Again from Bryan Stevenson's book "Just Mercy;"

"I told the congregation that Walter's case had taught me that the death penalty is not about whether people deserve to die for the crimes they commit. The real question of capital punishment in this country is, Do we deserve to kill ?" (p. 313)

Stonecatchers


The most moving incident in a deeply moving book I've been reading, "Just Mercy," by Bryan Stevenson, a lawyer:

Stevenson was working hard for the release of a man unjustly condemned to death in Alabama. He'd been asked to talk about the case at a meeting in a church in the man's community, with the man's supportive neighbors.

But he knew some neighbors were "muted" (as he writes) in their support. Although they knew the man was innocent of the crime for which he'd been convicted, some neighbors were less than enthusiastic in his defense, because he'd had an affair, and wasn't a church-goer.

Stevenson began his talk with the story of the woman taken in adultery who was brought before Jesus by the men getting ready to stone her to death. He reminded the audience that Jesus had said, "Let he who is without sin among you cast the first stone." When we see people who are knocked down by the stones we throw at each other, he told the listeners, we can't join in. And we can't let that happen. We have to be stonecatchers.

Years later, he was coming from a New Orleans courthouse where a judge had released two men he'd been working to free. Both had served 50 years at the notorious Angola prison on a life sentence handed them as young teens. An older woman he'd seen several times in court was sitting on the steps, and motioned him over.

Stevenson asked if she was a friend or relative of one of the released men. But she said, no, she was just there for people who needed someone to "lean on" in their misery and pain.

She'd started coming to the court for the trial of the teenagers who had murdered her grandson, about 15 years before. They were convicted and sentenced, she said. "I thought it would make me feel better, but it actually made me feel worse. I sat in the courtroom after they were sentenced and just cried and cried."

A woman she didn't know saw her, and came and sat with her. "I think she sat with me for almost two hours. For well over an hour, we didn't neither one of us say a word. It felt good to finally have someone to lean on..."
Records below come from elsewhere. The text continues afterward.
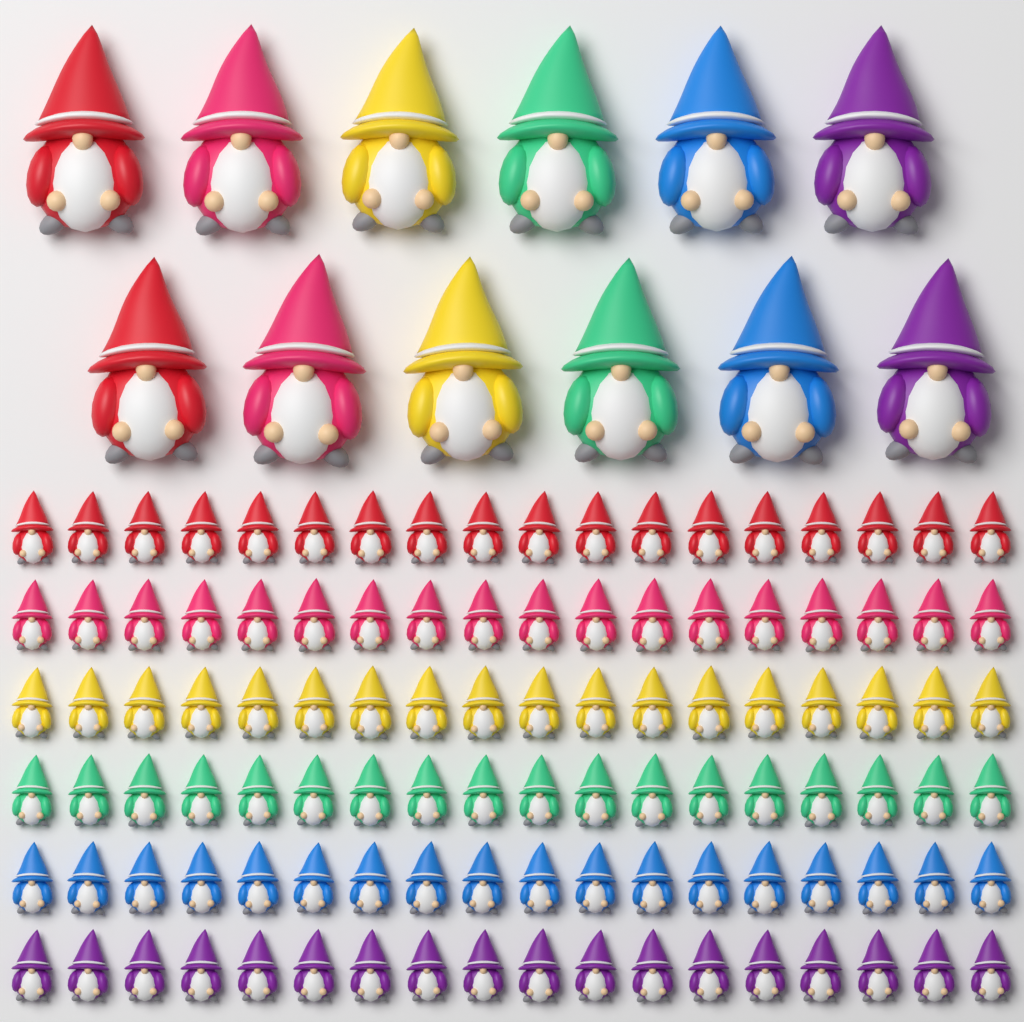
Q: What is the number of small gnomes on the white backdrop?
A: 108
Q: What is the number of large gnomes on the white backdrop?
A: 12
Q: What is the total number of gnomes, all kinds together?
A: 120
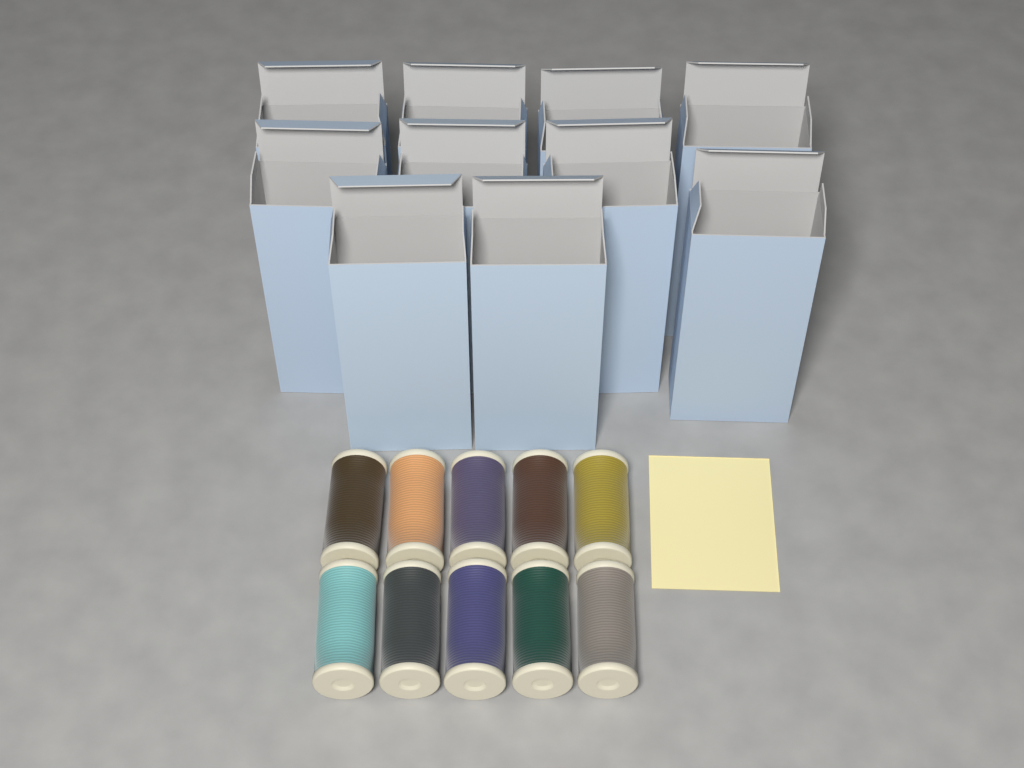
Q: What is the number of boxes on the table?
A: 10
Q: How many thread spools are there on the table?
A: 10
She felt the Lord wanted her to be at the court daily, "...letting anybody lean on me who needed it...all this grief and violence...people shooting each other, hurting each other like they don't care...it's a lot of pain. I decided I was supposed to be here to catch some of the stones people cast at each other."

Stevenson thought of his own invocation of Jesus' teaching years before.

The woman told him, "I heard you in that courtroom today...I know you's a stonecatcher too."

Stevenson laughed and said, "Well, I guess I try to be."

The woman took his hands, and began to rub his palms gently. "Well, it hurts to catch all them stones people throw."